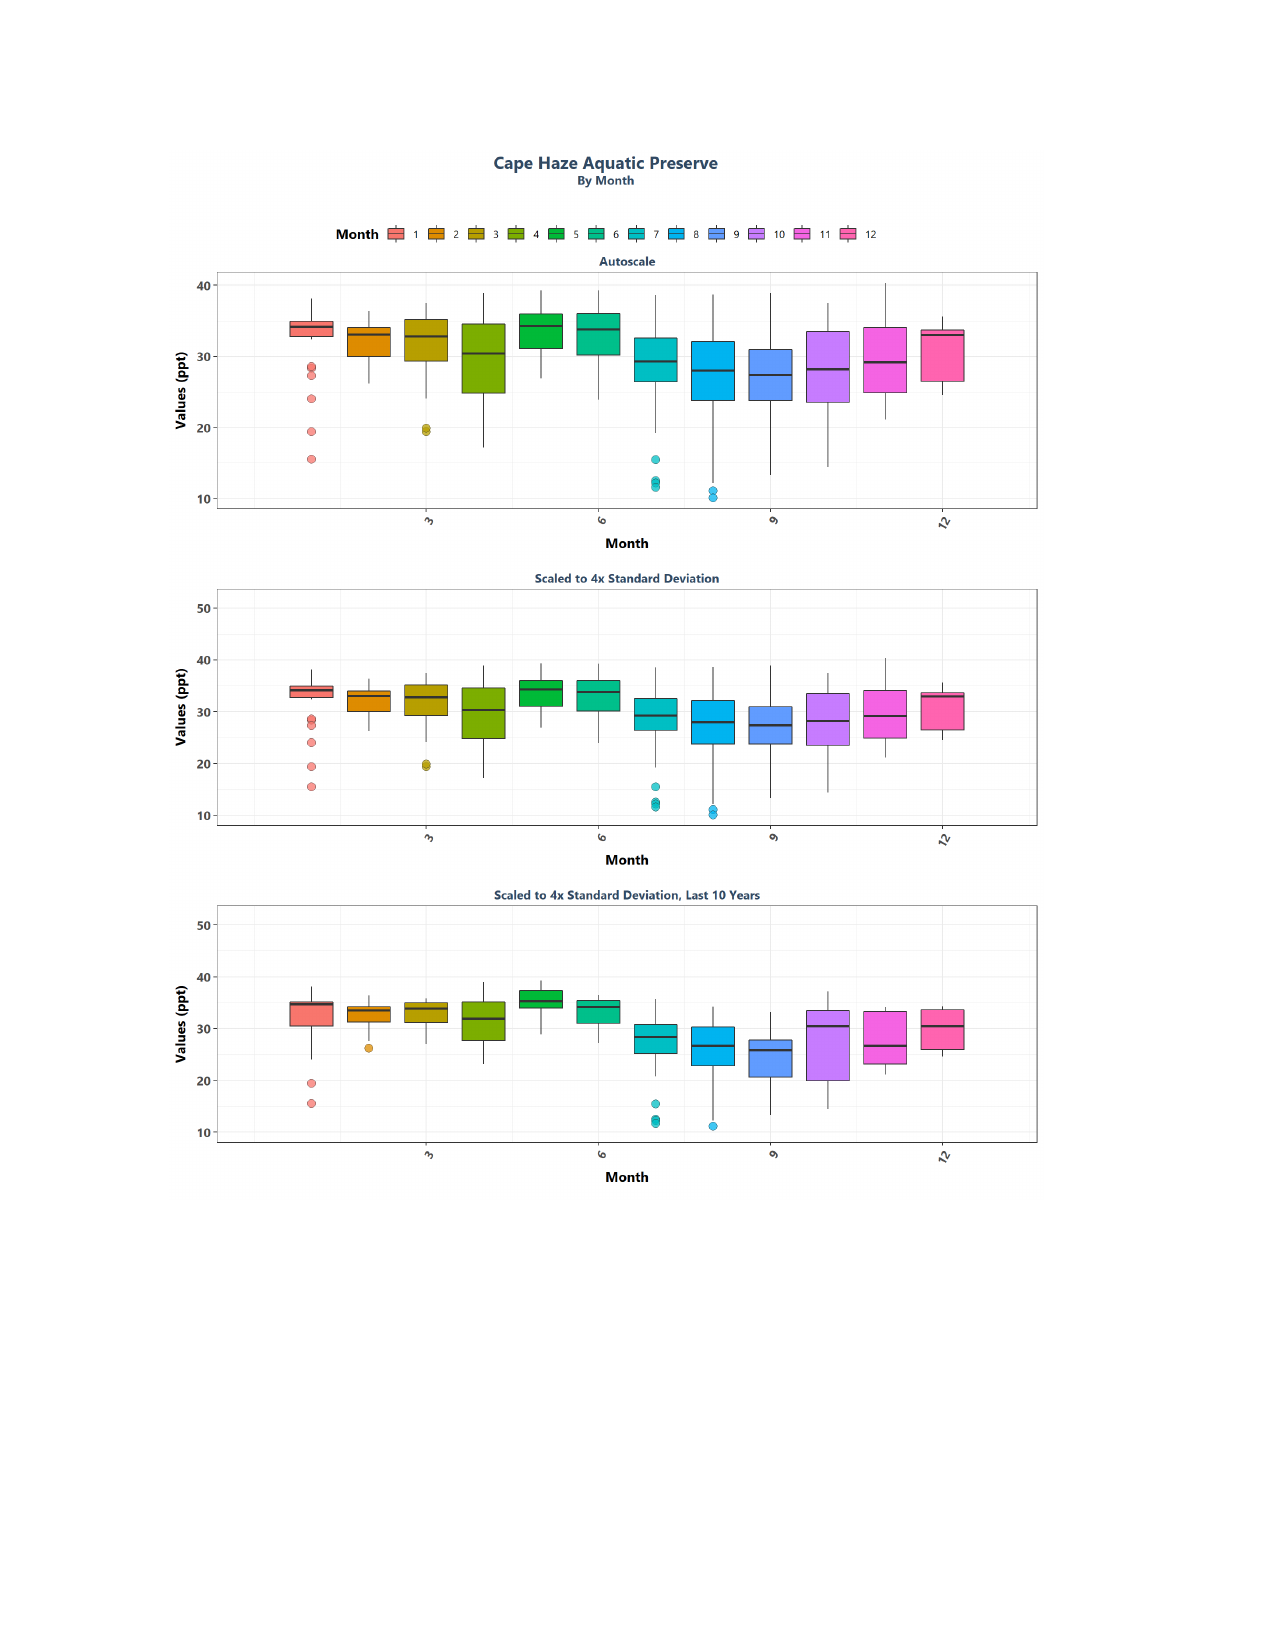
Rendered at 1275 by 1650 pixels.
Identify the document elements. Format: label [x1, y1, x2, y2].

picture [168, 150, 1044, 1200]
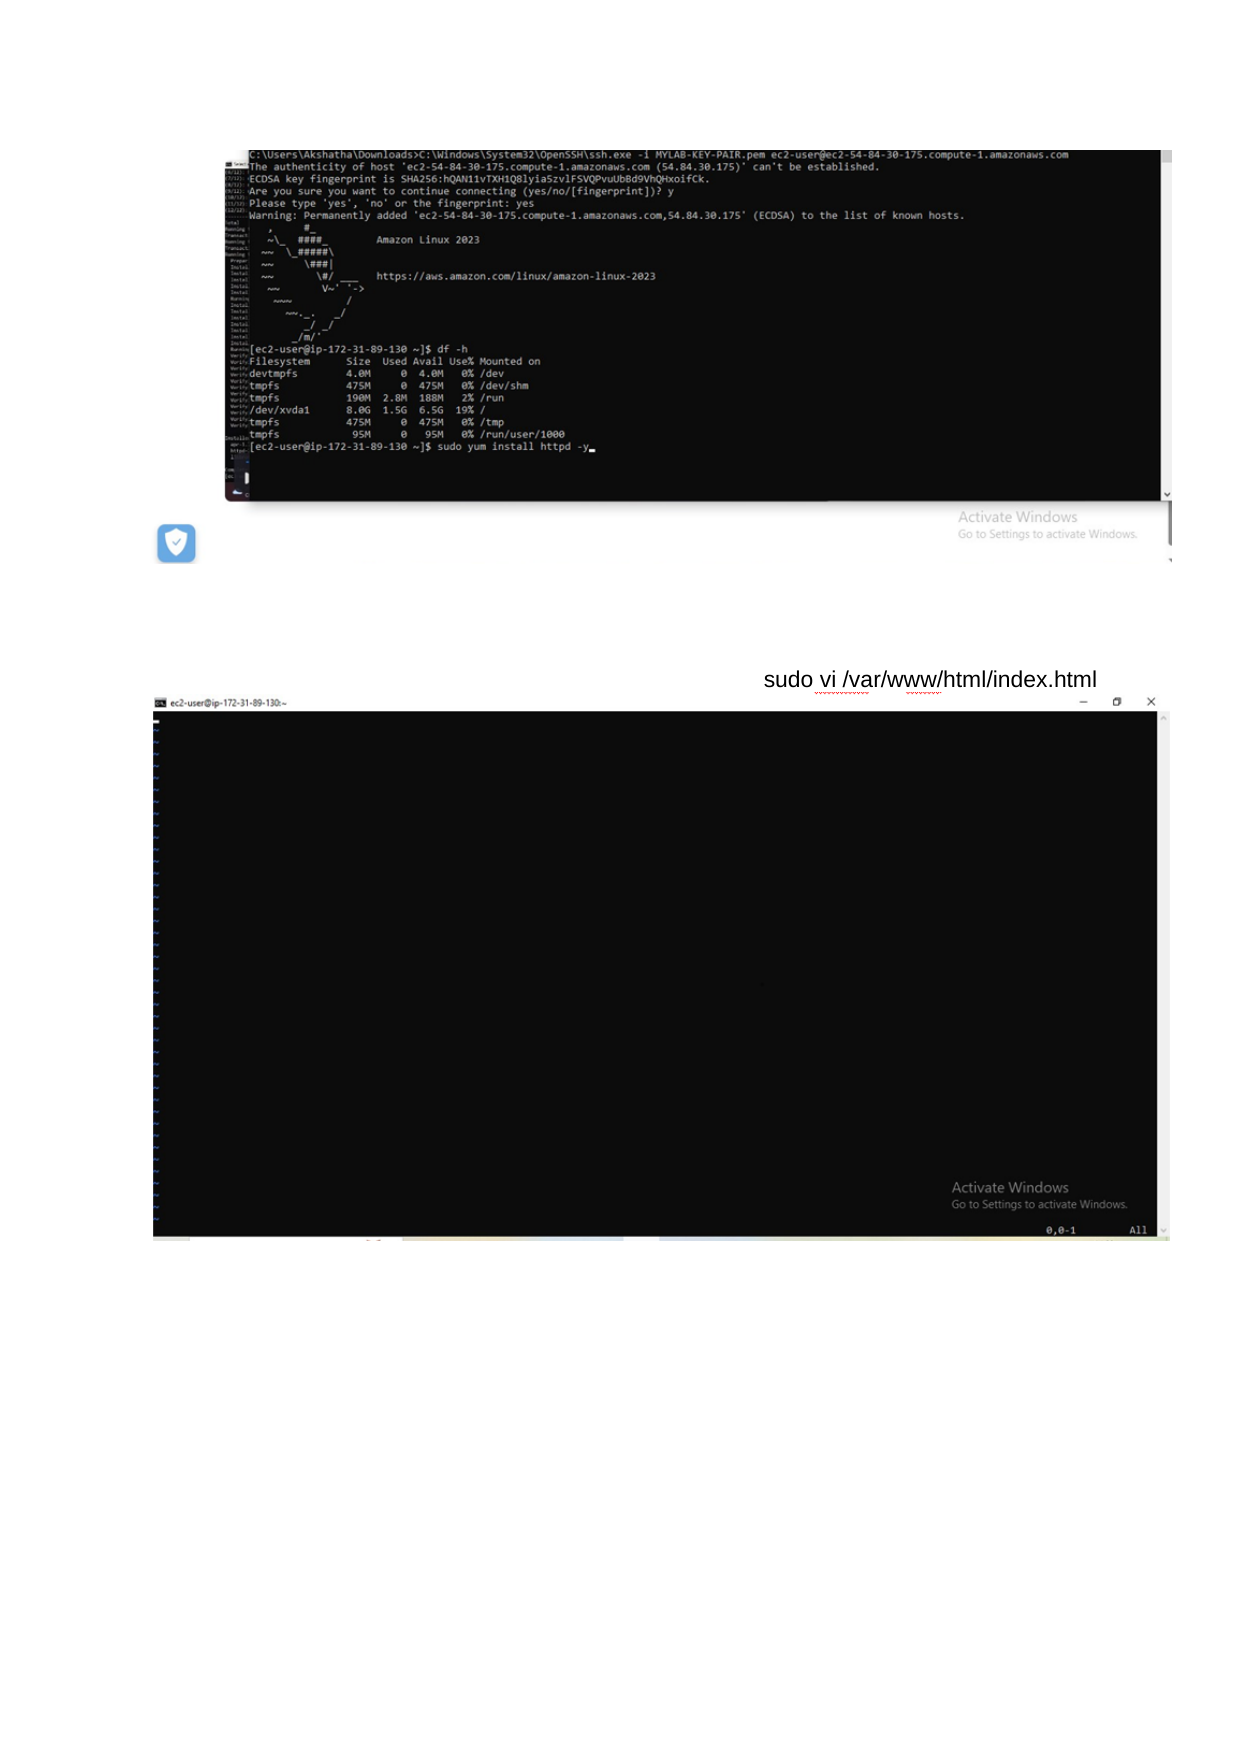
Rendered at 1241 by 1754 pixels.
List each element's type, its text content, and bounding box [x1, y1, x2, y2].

•••••

* _What you should do_
Which of the lines in the data hold the string "Rendered"? Report each of them by copying it.

* _Expected answer_
Rendered at 1275 by 1650 pixels.
Rendered at 1241 by 1754 pixels.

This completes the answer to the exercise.